A project team has deployed an email marketing campaign across different countries. In one country, the end users have been opting out of the campaign because they think the email is spam. What should the project manager do first?
A.
Conduct a retrospective meeting to identify what went well and what went wrong.
B.
Review the email marketing standards of that country with the stakeholders.
C.
Schedule a meeting with project team members to identify the root cause.
D.
Schedule additional country-specific user testing to reduce email opt out.

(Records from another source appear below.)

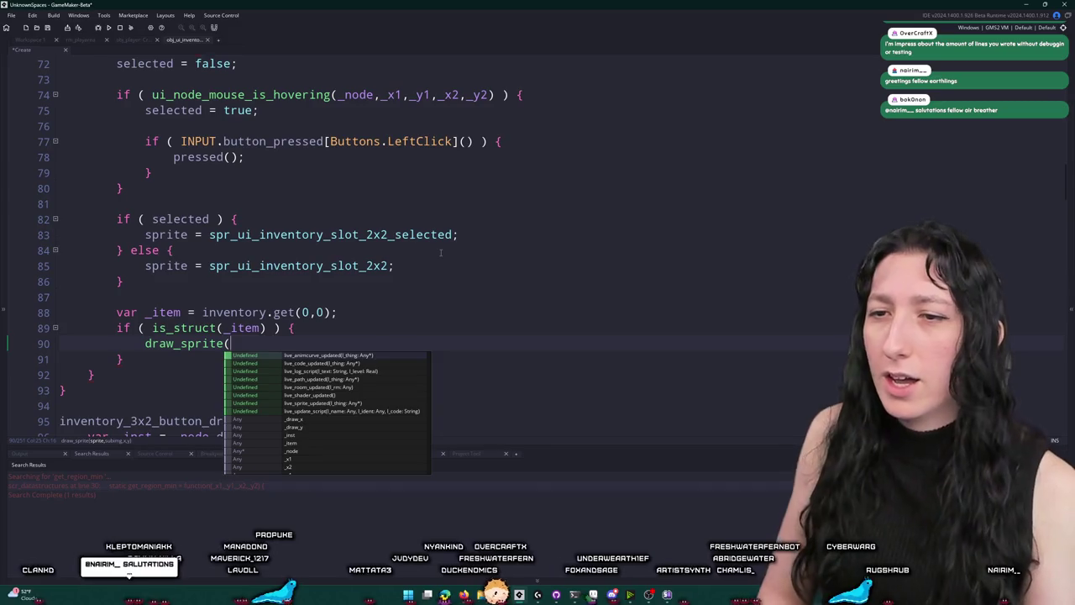
text(_item)
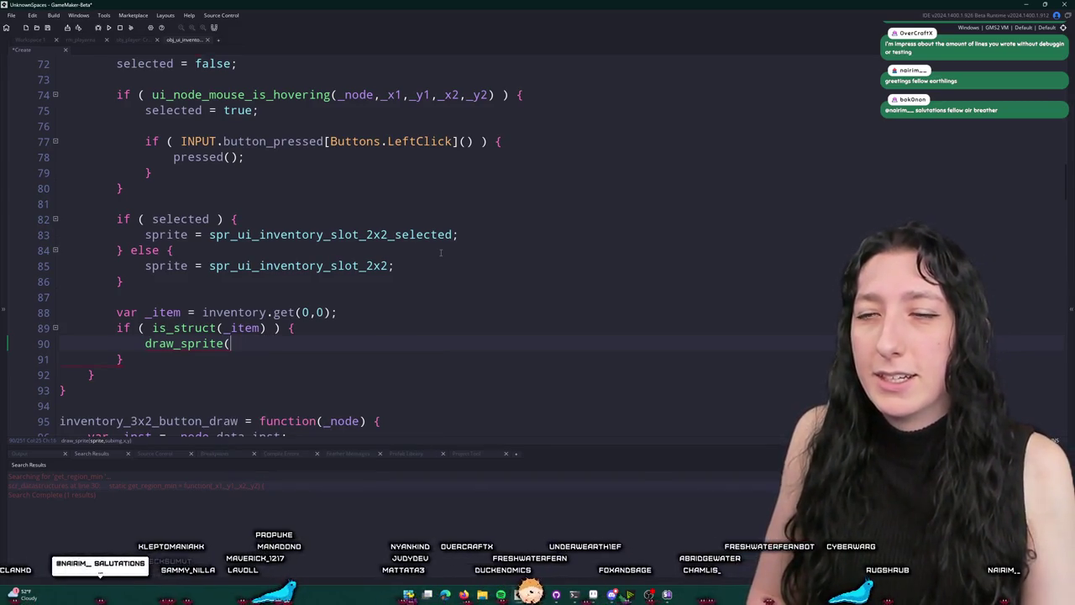
text(item_get_sprite(_item.)
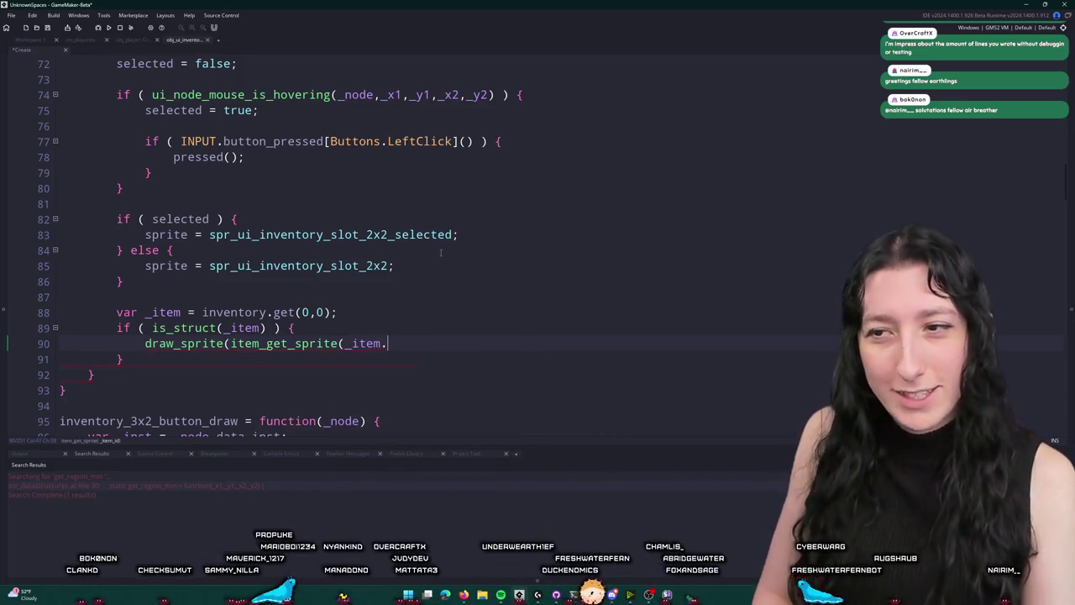
text(item_idk)
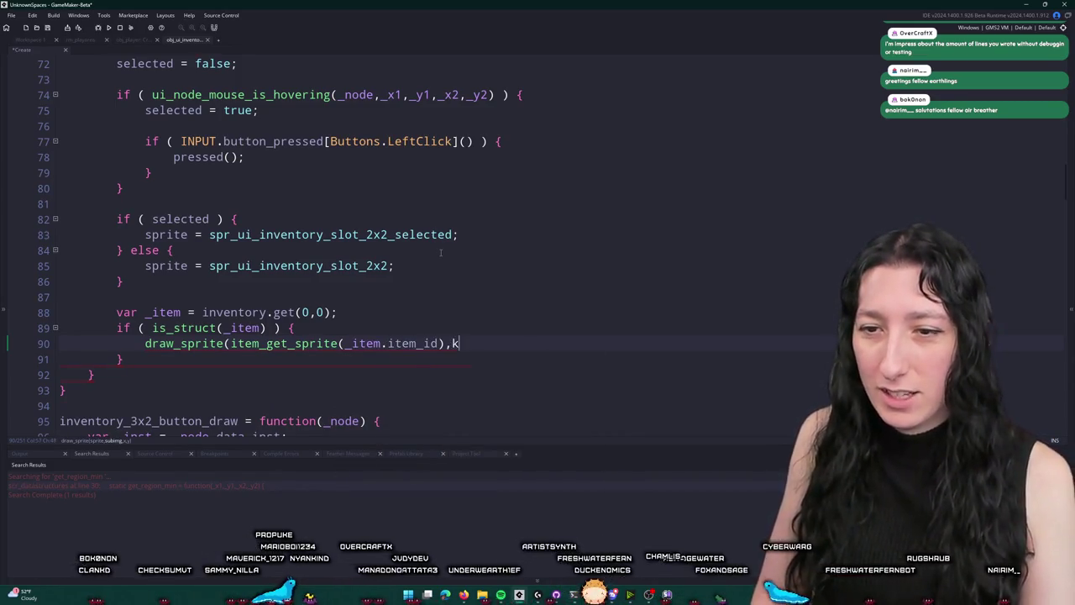
key(BackSpace)
text(0,_draw_x,_draw)
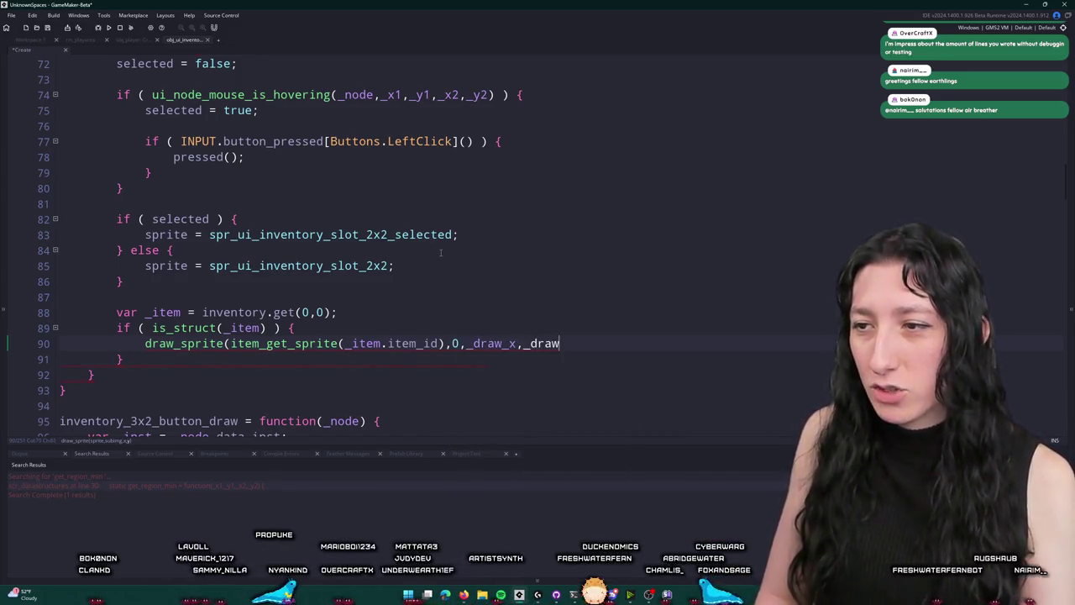
text(_y);)
Run the game with F5, create a lobby, and abort on the Draw-event inventory code error
scroll(477, 333, down, 1)
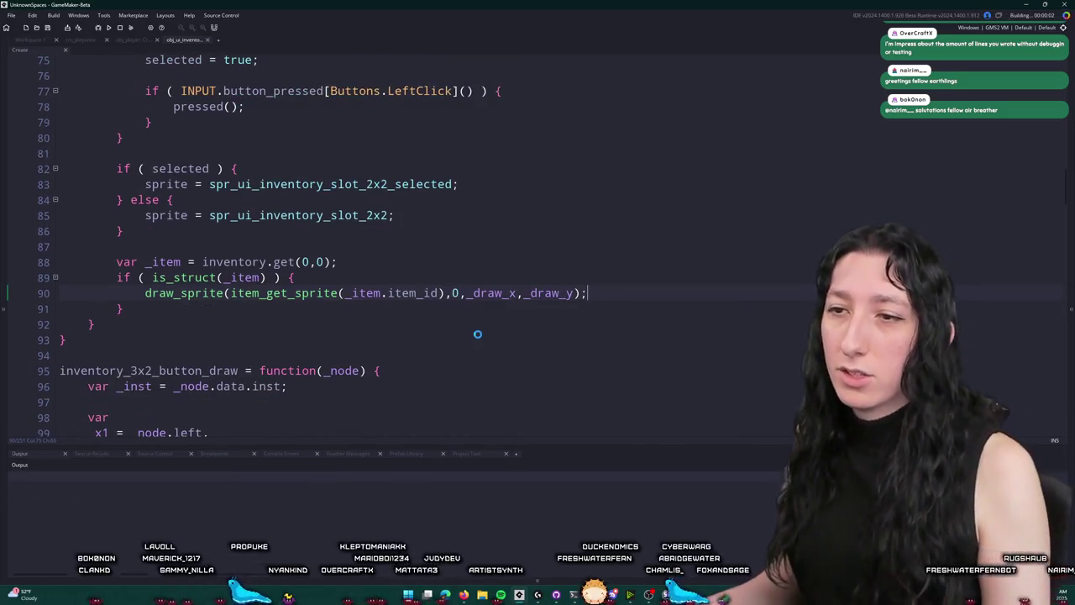
key(F5)
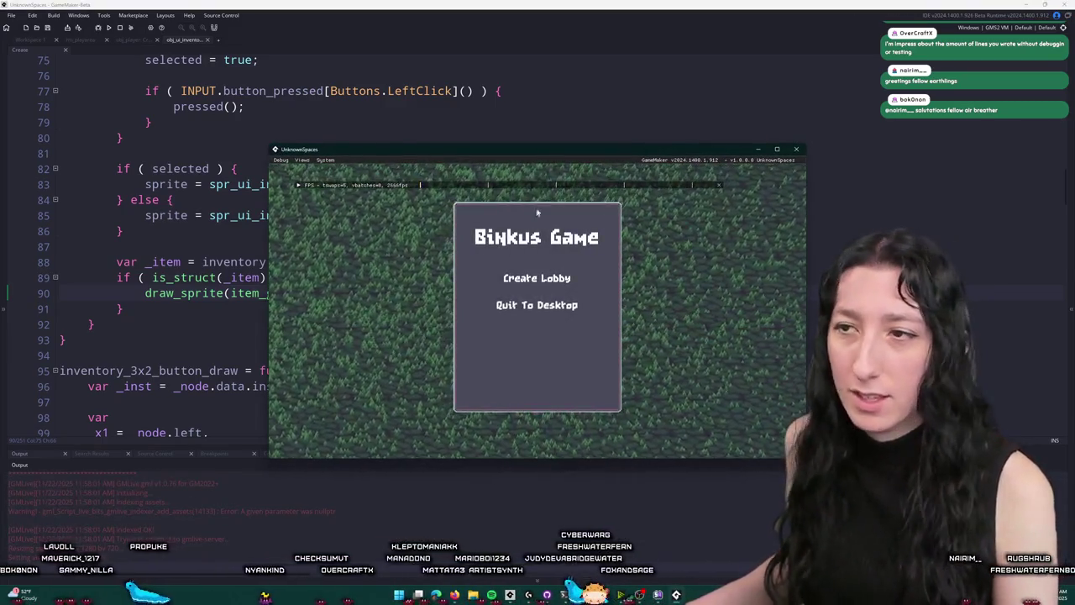
double_click(566, 152)
click(485, 231)
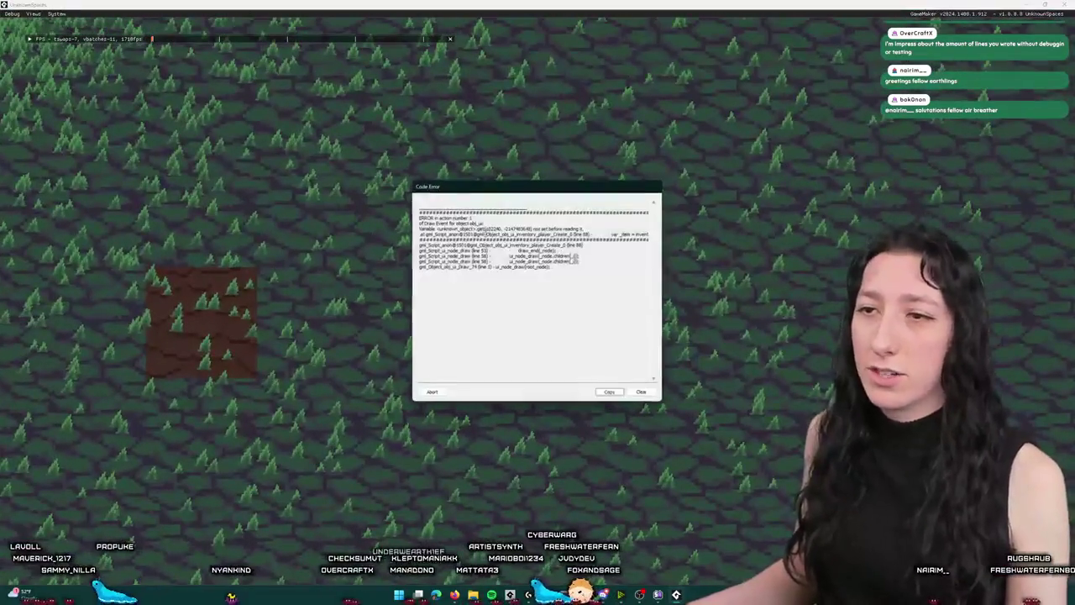
click(430, 392)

Because the campaign spans multiple countries, differing local regulations, cultural expectations, and industry standards can significantly affect how messages are perceived and whether they comply with anti-spam rules. The first step is to review that country’s email marketing standards with stakeholders (B)—including consent requirements, sender identification, subject line conventions, language expectations, and compliance rules. If the emails violate local norms or legal requirements, the “spam” perception and opt-outs will continue regardless of internal analysis. A root-cause meeting (C) may be useful, but it should be informed by external standards and local context rather than only internal assumptions. Additional user testing (D) may follow after ensuring compliance and localization, but it’s not the first action because it could test a message that is fundamentally noncompliant or culturally misaligned. A retrospective (A) is a continuous improvement activity, but the immediate priority is to confirm external requirements and align the campaign accordingly. Addressing country-specific standards first reduces reputational risk and improves campaign effectiveness.